One last pair, Mai and Rio.
x %>% filter(Nickname == "mai" | Nickname == "rio") %>%
select(Nickname, Book_title, Genre, Stars) %>%
arrange(Book_title, Genre, Stars)
## Nickname Book_title Genre Stars
## 1 rio a chrismas carol fantasy 3
## 2 rio a midsummer night's dream fantasy 3
## 3 mai a midsummmer night’s dream fantasy 3
## 4 mai hamlet classical literature 4
## 5 mai strong medicine mystery 3
## 6 rio strong medicine mystery 3
Comment: Mai and Rio both read “A Midsummer Night’s Dream” and “Strong Medicine”, and like fantasy and mystery.

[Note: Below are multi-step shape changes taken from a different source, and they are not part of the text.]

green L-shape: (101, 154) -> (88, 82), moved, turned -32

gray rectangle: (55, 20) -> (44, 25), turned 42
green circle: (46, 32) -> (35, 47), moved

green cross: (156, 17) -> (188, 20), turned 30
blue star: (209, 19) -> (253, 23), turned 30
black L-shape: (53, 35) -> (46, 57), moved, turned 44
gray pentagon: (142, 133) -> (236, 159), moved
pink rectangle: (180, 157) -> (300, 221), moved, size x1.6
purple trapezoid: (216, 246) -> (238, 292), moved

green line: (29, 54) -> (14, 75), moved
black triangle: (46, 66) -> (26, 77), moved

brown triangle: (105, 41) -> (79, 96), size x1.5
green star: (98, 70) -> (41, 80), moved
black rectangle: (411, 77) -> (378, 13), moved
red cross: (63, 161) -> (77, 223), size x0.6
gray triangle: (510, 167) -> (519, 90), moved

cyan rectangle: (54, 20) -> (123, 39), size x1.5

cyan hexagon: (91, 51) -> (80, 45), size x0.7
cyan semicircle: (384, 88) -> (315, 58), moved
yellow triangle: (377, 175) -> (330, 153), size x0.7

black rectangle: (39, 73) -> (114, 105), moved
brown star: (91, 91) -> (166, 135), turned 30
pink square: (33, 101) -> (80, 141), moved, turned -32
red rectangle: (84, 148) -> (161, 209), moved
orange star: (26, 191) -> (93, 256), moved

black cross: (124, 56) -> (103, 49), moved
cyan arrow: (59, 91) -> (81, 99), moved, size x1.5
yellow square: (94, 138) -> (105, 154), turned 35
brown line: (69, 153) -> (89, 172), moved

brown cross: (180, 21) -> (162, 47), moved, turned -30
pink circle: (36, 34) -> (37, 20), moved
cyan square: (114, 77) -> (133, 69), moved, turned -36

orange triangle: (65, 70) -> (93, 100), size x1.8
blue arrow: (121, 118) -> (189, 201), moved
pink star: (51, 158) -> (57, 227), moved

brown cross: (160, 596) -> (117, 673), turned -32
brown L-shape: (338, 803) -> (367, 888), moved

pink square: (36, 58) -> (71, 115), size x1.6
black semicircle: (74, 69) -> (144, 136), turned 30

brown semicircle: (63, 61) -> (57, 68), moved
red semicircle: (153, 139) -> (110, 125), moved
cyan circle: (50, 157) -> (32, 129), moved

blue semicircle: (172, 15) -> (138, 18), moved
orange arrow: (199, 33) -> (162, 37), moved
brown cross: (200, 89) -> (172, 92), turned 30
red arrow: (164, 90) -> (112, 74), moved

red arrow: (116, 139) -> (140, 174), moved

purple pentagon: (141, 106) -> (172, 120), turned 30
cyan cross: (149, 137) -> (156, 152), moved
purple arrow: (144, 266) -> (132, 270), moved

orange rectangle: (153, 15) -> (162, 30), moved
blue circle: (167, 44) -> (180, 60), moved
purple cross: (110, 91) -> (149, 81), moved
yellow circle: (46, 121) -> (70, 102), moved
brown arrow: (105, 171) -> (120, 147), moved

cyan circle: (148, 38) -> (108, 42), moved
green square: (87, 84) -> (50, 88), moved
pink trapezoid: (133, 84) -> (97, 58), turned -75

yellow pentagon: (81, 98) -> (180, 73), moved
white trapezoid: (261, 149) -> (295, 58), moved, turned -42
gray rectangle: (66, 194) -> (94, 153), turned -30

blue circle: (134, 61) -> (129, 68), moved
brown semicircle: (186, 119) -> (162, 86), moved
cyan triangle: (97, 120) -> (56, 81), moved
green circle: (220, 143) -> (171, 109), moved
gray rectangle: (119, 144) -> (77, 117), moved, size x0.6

Conclusion: When students discuss their graded readers in class, a dendrogram based on reading interests may be used to create groups. Students may have more in common within these clusters than otherwise, so this novel arrangement may be an occasional alternative to self-selection or randomization.
Comment: Kakuto didn’t enjoy reading his selections.